◆ Extract:
□ □ □ □

# In-laws and money issues



## time2stay (Jun 27, 2009)

I am not sure if I am being unreasonable, though I do not think so. My husband and I ran into trouble with money almost 2 years ago. His father helped us set up a budget and we had meetings with him to go over our money and learn to budget it (every week). This was supposed to be a temporary situation, but has continued until now. Recently I had a problem with gambling. I made it known to my husband, I had myself banned from the casino, but we had to use a credit card to get past the debt that I created. A couple of days ago my husband's father decided to check up on him by calling the credit card company and pretending to be him to get information about the card. I feel this was out of line. My husband told him this was out of line and his father said your just upset you got caught. GOT CAUGHT, my husband is 46 and I am 32 even if it was not the best solution, was it not our solution to make? Anyway I digress. Now he wants copies of our bank statements and copies of the credit card statements so that he can see what we spend and how we spend it and make sure that the numbers we give him for the budget are accurate. 

I say that is too much. I already resent the idea of meeting with him weekly to go over how we spend our money. That alone feels like to much to me, but I agreed because the money problems were mostly my fault even back then and this was my husband's solution. I have told my husband that I can't do this anymore. That he needs to tell his father that this is too much and that we can sit down together (my husband and I)weekly to do an accurate budget (to be honest the budget with his dad is not completely accurate because neither of us is comfortable sharing every single thing we spend money on with him) and that we no longer want or need his help. Do you think that was unreasonable, or is his father (and his mother thinks it was God that lead his father to call the credit card company) who are unreasonable. I feel like the situation has already caused me to have to divulge something that I am ashamed of (the gambling) with them when it is none of their business and that it needs to end now. Anyway I guess I am just looking for understanding, advice, or just to vent now sure. I don't want to hurt his parent's feelings, I do think they are trying to help, but enough is enough already


----------



## Chris Taylor (Jul 22, 2010)

Unless you owe him money or he co-signed a loan or used his house as collateral, it should be none of his business.

He did a good thing helping you get on a budget and you should thank him profusely for that, but at 46 and 32 you two should be independent of his help and sink/swim on your own.

Hubby has to put his foot down if dad has no financial risk.


----------



## Sixgunner (Mar 5, 2008)

You screwed up it's up to you to fix the problem. Tell pops to but out if you don't want the help.


----------

□ □ □ □

◆ Stored records:
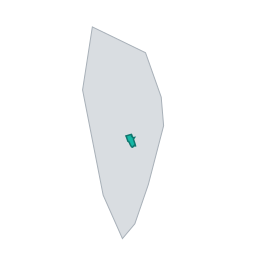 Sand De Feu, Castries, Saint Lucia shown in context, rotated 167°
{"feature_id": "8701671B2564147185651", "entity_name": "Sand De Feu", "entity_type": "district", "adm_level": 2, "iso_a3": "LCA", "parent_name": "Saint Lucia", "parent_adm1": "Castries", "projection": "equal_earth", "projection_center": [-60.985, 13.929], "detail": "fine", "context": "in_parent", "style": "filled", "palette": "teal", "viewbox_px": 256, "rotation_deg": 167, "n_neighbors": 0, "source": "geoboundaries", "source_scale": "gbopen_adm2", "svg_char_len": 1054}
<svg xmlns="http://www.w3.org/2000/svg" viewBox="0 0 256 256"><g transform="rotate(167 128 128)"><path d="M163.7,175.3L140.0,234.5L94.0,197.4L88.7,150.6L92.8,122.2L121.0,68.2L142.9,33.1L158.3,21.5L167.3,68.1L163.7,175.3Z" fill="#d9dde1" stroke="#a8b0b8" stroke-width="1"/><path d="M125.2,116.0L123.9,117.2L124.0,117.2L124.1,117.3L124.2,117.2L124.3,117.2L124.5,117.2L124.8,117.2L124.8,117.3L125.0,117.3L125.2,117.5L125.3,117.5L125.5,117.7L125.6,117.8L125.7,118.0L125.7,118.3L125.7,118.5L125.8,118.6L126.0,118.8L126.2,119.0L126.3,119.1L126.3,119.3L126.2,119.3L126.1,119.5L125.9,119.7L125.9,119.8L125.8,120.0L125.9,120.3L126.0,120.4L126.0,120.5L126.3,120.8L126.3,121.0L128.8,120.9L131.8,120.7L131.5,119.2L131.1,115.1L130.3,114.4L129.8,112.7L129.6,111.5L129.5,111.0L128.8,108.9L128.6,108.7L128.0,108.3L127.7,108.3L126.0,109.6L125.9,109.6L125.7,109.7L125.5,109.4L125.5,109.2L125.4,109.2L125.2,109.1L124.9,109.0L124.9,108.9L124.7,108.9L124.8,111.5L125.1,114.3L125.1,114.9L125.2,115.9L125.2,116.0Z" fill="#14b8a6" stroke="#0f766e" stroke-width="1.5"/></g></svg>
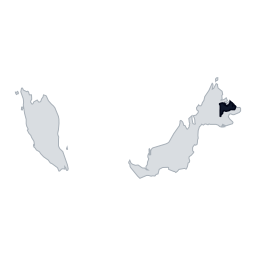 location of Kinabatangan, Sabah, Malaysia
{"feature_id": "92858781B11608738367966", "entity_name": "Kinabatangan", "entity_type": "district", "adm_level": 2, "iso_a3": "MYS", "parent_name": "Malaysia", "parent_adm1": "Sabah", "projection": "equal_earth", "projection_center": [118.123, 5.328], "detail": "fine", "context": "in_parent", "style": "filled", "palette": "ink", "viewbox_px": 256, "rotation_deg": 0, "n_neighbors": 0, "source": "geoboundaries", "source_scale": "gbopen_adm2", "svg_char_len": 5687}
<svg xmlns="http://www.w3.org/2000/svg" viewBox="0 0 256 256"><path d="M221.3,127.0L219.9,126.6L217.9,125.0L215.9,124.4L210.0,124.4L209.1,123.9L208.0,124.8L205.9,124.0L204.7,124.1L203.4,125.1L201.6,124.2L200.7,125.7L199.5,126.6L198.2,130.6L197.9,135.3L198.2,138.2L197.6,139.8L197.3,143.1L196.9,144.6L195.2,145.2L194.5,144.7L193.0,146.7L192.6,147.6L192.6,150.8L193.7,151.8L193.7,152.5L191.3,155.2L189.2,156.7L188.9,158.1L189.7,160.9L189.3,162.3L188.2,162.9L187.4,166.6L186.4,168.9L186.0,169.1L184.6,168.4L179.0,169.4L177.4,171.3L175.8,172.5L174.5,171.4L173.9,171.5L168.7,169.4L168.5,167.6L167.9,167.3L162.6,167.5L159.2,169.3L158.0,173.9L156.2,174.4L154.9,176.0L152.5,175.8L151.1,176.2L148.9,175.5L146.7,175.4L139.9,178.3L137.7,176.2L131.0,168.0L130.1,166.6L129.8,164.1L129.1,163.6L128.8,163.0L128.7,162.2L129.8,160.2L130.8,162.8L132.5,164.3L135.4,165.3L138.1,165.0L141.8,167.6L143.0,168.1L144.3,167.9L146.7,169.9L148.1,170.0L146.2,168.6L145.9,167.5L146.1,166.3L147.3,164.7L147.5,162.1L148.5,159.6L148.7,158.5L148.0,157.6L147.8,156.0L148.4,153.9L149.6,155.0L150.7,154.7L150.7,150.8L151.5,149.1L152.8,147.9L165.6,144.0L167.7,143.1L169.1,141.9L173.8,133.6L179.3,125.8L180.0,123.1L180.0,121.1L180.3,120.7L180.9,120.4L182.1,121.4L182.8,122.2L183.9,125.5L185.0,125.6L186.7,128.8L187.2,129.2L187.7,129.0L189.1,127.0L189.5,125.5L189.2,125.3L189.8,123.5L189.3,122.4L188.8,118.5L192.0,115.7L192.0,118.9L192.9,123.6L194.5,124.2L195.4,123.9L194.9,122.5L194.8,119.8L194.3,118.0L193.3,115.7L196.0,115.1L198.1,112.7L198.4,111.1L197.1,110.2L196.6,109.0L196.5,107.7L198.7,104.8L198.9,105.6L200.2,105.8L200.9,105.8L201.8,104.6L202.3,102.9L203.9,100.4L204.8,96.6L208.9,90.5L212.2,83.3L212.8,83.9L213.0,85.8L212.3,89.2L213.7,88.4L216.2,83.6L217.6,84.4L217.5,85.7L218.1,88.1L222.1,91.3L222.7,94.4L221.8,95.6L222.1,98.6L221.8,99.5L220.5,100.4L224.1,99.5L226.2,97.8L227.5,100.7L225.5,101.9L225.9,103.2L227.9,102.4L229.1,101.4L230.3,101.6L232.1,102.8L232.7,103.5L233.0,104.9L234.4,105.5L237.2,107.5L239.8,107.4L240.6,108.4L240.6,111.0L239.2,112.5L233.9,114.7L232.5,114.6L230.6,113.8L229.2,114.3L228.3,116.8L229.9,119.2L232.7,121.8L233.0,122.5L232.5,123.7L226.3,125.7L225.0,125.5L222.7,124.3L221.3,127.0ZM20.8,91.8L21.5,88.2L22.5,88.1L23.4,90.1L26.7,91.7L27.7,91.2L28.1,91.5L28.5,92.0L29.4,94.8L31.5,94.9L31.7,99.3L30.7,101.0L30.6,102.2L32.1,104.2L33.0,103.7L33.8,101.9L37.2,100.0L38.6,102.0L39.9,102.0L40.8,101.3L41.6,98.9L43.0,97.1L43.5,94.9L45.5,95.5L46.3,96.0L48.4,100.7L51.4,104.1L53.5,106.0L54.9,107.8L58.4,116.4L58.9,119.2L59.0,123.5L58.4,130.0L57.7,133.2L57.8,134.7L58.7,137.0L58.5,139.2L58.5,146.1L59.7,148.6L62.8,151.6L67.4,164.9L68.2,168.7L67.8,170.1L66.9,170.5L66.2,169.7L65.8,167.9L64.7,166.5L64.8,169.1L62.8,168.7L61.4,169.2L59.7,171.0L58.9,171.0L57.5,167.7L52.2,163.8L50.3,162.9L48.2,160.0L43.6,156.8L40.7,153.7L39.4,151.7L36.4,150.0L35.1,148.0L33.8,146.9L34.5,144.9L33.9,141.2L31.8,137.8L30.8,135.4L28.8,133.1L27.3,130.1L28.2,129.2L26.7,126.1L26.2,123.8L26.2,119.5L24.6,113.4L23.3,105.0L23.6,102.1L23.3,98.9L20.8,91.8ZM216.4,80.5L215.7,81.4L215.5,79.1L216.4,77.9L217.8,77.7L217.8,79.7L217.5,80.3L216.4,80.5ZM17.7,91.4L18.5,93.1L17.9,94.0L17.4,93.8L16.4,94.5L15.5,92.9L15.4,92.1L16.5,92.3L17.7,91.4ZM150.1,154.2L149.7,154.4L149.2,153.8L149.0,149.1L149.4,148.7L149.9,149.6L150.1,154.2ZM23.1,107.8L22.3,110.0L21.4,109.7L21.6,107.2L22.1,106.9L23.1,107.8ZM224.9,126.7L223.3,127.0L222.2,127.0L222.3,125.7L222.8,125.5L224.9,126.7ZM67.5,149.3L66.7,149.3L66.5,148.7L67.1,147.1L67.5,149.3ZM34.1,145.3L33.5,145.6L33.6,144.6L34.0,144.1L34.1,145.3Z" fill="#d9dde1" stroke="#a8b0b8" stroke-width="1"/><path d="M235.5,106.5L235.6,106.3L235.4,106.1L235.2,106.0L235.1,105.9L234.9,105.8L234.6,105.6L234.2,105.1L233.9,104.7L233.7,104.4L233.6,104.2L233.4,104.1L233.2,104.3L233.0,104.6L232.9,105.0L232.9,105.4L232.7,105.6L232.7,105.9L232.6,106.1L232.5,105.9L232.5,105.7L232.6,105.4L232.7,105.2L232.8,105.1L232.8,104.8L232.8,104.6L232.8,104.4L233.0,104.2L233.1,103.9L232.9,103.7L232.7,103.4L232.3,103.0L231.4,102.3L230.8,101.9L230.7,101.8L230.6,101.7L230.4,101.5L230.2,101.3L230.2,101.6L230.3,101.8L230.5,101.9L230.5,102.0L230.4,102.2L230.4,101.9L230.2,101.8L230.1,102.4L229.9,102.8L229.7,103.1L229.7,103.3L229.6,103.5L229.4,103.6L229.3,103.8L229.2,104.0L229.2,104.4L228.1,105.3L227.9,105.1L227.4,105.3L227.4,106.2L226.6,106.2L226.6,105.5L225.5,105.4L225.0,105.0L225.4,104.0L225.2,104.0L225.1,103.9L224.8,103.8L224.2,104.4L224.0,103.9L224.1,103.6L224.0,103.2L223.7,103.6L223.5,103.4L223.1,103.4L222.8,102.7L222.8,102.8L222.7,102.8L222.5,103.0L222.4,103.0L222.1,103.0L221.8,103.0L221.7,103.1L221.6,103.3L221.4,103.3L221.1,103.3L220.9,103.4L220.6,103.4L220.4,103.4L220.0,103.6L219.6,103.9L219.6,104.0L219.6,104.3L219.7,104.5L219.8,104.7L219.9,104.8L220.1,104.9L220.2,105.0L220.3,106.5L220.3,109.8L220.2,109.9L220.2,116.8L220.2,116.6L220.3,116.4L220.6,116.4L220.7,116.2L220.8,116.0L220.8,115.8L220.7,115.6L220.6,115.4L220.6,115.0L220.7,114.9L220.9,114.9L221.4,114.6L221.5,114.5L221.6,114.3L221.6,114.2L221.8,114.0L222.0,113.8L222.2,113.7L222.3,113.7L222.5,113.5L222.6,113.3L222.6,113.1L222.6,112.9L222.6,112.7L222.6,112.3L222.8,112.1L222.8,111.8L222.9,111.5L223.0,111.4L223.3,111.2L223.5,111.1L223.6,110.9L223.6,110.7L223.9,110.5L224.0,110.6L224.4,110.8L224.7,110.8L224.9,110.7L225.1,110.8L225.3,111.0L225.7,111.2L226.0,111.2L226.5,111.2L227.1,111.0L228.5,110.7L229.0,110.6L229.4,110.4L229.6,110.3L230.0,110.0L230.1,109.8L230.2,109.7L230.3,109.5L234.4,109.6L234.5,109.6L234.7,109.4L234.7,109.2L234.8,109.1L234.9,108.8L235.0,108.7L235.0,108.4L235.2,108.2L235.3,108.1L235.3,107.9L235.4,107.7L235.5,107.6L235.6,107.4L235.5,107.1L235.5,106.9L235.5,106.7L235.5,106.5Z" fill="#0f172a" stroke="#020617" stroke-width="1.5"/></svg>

□ □ □ □

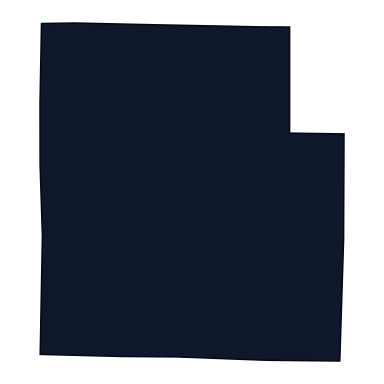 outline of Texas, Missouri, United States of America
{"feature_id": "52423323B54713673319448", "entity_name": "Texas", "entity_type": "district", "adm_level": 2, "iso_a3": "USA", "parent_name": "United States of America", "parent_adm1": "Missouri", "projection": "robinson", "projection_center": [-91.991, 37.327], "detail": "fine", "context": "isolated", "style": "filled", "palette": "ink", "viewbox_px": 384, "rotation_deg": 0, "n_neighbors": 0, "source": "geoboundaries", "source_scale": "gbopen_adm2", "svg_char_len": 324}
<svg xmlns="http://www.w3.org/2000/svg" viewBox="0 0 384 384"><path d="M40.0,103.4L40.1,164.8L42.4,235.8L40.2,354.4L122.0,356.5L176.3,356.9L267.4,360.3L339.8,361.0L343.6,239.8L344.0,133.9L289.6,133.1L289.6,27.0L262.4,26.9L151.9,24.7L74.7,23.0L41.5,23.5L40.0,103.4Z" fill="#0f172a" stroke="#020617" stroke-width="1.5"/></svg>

□ □ □ □

◆ Problem statement:
Rewrite the forum thread on in-laws and money between "He did a good" and "(Mar 5, 2008)", inclusive, putting "sincerely" in place of "profusely".

◆ Output of the exercise:
He did a good thing helping you get on a budget and you should thank him sincerely for that, but at 46 and 32 you two should be independent of his help and sink/swim on your own.

Hubby has to put his foot down if dad has no financial risk.


----------



## Sixgunner (Mar 5, 2008)